[Start of Attachment]
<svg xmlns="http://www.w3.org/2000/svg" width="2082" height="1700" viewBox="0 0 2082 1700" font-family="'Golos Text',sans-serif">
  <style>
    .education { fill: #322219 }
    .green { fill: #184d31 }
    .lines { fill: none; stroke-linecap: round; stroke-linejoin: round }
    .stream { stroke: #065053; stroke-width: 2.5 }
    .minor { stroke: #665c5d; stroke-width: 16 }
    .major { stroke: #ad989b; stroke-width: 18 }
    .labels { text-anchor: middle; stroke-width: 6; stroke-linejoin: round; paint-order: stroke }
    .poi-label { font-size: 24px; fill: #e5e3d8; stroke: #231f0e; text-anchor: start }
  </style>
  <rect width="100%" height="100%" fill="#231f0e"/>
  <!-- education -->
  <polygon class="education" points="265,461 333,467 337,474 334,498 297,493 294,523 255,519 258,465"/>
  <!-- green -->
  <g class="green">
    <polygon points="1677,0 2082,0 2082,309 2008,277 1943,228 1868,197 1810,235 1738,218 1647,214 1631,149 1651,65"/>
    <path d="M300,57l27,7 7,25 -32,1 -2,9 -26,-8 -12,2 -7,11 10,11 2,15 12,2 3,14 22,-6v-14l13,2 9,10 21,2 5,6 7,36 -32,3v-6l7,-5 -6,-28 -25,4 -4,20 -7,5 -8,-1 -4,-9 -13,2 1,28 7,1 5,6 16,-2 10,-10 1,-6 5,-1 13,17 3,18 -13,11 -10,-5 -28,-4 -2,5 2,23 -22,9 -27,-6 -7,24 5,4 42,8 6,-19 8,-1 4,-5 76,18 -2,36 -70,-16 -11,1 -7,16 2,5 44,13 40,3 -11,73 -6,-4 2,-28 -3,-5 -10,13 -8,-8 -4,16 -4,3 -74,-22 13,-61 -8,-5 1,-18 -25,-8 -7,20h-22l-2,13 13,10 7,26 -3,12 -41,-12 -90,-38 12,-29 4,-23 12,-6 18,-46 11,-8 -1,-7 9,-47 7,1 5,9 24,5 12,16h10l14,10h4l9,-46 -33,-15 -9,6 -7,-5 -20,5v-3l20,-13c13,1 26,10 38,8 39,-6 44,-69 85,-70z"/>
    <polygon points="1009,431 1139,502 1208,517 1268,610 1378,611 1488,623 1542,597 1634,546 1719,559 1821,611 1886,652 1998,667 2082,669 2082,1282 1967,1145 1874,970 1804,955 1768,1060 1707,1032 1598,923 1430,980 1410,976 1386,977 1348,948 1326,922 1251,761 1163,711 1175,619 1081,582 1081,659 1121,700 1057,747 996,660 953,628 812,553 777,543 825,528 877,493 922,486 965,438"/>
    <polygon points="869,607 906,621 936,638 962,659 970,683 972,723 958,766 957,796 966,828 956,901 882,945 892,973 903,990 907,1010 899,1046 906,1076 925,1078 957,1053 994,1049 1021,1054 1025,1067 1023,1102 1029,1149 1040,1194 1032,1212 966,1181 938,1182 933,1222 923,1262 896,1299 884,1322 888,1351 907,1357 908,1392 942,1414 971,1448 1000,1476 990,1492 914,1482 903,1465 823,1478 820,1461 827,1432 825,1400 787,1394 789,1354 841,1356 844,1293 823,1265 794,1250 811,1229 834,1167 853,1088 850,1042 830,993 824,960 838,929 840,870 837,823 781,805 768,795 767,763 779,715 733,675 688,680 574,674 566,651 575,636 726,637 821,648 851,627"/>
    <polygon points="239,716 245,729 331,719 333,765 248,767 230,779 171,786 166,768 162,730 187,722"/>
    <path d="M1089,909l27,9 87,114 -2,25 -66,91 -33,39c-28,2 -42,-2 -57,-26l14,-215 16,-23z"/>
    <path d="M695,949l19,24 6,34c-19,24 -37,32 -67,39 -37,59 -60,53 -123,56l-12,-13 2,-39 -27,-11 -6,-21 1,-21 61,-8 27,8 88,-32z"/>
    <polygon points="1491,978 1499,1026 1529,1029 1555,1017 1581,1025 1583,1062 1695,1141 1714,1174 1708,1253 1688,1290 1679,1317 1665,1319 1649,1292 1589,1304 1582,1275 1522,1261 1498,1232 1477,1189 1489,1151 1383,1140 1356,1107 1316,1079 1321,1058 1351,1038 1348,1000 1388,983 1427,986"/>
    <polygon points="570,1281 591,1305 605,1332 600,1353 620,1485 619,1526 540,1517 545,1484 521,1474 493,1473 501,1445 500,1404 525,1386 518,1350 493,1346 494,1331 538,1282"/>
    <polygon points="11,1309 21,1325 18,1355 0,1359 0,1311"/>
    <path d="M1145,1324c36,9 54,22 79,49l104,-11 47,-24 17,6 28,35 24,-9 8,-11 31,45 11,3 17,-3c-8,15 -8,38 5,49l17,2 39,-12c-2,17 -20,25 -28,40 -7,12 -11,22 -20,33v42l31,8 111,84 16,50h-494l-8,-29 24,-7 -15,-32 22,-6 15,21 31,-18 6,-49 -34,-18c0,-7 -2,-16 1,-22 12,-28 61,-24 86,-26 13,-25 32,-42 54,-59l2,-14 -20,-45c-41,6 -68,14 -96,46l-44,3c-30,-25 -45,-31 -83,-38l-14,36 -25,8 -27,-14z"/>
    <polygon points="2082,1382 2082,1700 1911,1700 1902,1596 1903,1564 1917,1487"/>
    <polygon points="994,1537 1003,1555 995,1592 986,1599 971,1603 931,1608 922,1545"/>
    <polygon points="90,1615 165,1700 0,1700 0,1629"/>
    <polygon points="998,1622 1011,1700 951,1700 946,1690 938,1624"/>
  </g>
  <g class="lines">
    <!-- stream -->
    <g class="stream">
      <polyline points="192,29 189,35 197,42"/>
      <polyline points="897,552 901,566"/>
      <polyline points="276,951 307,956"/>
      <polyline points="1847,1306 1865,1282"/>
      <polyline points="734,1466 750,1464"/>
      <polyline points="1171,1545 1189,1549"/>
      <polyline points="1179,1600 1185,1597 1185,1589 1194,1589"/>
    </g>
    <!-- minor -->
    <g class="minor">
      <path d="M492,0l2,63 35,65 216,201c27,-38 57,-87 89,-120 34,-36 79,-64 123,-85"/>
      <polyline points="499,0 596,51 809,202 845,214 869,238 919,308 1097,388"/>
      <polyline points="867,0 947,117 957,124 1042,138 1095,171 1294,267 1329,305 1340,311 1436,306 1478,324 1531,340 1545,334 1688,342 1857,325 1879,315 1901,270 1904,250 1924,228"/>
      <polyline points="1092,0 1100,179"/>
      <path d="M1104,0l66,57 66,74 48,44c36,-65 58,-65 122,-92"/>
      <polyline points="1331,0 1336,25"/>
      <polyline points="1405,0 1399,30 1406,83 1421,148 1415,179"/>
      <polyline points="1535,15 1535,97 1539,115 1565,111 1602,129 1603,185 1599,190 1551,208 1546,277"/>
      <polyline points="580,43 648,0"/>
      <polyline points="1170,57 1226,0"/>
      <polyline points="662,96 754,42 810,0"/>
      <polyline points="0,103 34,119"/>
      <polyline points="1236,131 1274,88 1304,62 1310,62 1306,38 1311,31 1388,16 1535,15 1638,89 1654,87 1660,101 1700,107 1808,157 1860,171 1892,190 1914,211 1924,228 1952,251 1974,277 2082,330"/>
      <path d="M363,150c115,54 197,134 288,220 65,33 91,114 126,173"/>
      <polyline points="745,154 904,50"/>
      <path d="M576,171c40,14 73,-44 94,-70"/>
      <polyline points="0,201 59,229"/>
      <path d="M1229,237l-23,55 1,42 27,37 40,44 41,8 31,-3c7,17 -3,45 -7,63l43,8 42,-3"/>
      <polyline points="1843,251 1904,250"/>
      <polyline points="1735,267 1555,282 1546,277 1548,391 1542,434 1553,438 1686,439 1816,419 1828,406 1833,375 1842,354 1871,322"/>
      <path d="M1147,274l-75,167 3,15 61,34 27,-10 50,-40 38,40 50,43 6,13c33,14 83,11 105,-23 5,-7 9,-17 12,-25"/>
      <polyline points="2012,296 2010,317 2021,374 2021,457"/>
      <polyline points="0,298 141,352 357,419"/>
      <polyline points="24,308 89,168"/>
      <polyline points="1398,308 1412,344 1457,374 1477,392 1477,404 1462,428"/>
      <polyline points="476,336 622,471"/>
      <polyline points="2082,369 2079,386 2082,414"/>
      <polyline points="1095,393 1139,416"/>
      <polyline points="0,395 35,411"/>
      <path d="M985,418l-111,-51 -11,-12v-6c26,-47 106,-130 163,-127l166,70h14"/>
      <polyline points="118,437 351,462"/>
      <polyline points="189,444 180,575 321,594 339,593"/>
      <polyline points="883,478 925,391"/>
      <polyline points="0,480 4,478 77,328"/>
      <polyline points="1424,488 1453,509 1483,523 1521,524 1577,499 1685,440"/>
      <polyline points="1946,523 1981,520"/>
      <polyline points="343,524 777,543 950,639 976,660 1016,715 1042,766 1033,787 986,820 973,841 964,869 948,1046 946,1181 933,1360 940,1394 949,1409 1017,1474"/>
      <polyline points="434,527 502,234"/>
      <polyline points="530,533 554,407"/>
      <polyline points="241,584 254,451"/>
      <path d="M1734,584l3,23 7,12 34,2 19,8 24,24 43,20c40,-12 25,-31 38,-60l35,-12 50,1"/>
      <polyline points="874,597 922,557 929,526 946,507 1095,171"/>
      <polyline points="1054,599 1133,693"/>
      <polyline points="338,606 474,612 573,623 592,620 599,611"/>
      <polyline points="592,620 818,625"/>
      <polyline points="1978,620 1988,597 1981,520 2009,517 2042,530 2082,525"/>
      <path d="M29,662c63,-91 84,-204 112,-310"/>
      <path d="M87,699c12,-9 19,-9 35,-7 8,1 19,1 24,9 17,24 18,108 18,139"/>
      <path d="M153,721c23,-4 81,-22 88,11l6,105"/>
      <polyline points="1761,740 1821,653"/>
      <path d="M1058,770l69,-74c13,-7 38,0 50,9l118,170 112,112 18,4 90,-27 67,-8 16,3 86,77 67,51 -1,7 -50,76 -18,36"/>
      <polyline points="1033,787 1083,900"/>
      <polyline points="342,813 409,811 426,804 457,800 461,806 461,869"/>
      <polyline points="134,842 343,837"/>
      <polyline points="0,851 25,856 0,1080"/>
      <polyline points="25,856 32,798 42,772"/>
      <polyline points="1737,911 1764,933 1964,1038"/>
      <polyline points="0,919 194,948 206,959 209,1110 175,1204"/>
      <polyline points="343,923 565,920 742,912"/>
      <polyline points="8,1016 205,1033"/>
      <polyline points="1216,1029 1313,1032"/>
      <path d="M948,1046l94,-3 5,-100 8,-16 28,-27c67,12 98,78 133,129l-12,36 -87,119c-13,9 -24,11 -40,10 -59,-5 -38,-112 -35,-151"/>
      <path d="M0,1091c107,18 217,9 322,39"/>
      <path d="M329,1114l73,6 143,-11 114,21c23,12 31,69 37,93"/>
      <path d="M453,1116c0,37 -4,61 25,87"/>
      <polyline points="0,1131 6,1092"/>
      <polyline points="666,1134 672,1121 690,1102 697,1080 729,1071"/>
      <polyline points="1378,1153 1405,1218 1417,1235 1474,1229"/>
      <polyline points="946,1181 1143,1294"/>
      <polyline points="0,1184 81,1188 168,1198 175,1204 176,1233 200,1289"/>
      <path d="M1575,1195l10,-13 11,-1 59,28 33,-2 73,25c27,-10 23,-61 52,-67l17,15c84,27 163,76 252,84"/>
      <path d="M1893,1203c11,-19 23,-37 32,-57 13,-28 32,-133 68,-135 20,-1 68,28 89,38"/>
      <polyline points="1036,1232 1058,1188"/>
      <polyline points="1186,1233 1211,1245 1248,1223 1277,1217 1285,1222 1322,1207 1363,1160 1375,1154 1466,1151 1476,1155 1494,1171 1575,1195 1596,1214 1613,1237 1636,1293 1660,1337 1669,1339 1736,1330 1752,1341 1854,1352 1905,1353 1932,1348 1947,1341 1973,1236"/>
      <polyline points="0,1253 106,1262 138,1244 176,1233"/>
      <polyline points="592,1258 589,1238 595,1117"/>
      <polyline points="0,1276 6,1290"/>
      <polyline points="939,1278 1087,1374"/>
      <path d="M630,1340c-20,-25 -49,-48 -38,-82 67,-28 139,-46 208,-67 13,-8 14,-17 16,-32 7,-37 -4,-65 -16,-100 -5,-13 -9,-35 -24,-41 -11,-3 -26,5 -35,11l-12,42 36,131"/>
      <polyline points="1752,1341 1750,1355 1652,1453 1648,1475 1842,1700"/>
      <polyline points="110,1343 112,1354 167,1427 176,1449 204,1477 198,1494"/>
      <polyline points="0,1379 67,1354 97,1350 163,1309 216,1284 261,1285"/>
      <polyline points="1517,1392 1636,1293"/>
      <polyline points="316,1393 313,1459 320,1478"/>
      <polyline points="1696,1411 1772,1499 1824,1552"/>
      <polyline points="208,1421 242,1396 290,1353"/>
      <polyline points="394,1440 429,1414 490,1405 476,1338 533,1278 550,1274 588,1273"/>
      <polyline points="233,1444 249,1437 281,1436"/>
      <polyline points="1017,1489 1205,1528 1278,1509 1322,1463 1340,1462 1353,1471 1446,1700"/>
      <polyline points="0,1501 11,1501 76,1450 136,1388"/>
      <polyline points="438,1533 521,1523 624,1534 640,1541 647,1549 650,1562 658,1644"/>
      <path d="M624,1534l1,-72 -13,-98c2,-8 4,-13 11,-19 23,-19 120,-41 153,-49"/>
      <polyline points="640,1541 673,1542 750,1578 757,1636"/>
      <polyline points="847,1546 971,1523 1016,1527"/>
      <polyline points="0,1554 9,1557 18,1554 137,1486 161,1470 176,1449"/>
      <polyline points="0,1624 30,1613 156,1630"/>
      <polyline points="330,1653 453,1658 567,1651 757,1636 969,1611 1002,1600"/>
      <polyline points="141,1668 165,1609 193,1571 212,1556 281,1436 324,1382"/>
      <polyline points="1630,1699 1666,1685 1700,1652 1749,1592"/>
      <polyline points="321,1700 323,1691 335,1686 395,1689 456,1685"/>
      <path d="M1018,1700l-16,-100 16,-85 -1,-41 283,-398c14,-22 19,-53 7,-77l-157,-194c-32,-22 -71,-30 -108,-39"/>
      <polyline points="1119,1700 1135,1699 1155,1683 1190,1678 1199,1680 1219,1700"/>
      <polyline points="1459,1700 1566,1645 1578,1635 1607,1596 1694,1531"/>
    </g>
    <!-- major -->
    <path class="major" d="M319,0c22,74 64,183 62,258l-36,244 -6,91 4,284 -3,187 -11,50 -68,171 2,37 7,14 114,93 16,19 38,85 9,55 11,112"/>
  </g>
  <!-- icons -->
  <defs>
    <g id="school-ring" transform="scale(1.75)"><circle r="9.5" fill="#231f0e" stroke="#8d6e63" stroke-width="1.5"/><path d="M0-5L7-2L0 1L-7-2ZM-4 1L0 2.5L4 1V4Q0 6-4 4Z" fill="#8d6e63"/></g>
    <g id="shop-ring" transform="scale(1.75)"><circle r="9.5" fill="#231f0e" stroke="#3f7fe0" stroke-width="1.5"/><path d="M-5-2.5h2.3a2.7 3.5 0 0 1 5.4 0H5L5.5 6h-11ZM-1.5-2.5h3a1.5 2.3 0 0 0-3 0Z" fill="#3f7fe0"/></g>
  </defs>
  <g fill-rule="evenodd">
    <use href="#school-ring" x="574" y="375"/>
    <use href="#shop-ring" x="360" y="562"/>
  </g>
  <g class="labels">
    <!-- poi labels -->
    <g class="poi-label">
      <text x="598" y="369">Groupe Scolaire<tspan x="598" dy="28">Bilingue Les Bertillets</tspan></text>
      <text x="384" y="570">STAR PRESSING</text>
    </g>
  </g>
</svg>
[End of Attachment]
For the word "height", tally the lines above that hold it and answer with the number alone.

2